O empresário que aparece cometendo crimes de racismo e xenofobia em um posto de combustível, em Curitiba, não gostou de ser cobrado por um produto aberto. Ele xingou um jovem frentista de ‘macaco’ e ‘nordestino do inferno’. Segundo um colega da vítima, que filmou a cena, o homem ficou furioso quando o trabalhador pediu que ele pagasse um Cup Noodles (macarrão instantâneo), antes de abrir.
“Fazia uns 10 minutos que ele estava lá, xingando todo mundo. O vídeo que eu fiz é só uma parte.
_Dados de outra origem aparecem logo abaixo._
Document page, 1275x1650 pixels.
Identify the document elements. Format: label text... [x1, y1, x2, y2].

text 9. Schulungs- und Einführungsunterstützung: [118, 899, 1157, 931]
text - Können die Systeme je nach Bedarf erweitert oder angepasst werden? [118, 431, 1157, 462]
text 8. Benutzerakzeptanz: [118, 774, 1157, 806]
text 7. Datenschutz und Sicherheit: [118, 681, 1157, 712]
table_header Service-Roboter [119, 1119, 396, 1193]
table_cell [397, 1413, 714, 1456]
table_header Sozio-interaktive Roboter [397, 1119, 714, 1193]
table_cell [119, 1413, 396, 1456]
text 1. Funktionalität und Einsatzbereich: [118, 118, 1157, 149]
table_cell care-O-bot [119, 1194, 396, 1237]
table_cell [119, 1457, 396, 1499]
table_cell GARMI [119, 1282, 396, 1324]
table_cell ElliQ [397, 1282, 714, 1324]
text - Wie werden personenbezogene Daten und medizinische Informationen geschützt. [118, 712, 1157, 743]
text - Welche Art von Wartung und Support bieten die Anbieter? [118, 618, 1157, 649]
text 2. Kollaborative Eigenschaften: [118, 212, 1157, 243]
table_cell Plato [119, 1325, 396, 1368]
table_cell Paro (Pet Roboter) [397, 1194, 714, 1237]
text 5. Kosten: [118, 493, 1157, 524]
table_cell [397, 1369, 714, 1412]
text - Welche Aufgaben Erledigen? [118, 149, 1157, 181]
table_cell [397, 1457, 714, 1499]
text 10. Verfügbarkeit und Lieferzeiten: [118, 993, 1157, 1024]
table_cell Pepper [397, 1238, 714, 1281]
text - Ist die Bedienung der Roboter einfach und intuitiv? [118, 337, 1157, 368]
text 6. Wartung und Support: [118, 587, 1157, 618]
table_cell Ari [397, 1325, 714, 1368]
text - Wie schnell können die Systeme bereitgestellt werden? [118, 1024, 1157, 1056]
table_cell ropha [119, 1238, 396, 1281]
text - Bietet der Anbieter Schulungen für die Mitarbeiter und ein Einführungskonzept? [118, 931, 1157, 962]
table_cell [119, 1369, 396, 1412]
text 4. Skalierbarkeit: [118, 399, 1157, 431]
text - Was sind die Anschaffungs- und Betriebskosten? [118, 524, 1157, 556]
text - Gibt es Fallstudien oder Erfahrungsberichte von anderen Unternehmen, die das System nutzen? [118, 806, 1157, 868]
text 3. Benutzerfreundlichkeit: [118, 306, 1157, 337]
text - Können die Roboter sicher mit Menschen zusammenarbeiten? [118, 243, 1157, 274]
Isso tudo porque pedi pra ele se poderia pagar antes o Cup Noodles antes de abrir”, detalha o trabalhador.
O crime aconteceu na madrugada desta sexta-feira (13), durante um atendimento. Pelas imagens, o agressor entra na loja de conveniência já humilhando e cometendo crimes o frentista.
Eu sou empresário (…) Tenho empresa. Você ganha R$ 4 mil nessa b0st@ eu pago três vezes mais pra tá aqui te chamando de neguinho. Chama o gerente. Nordestino dos inferno. Neguinho, macaco. (…) Vou processar a p0rr@ desse posto. Veio do Nordeste para querer ser gente aqui em Curitiba? Volta pro Nordeste aproveitar aquele sol”, diz o suposto empresário.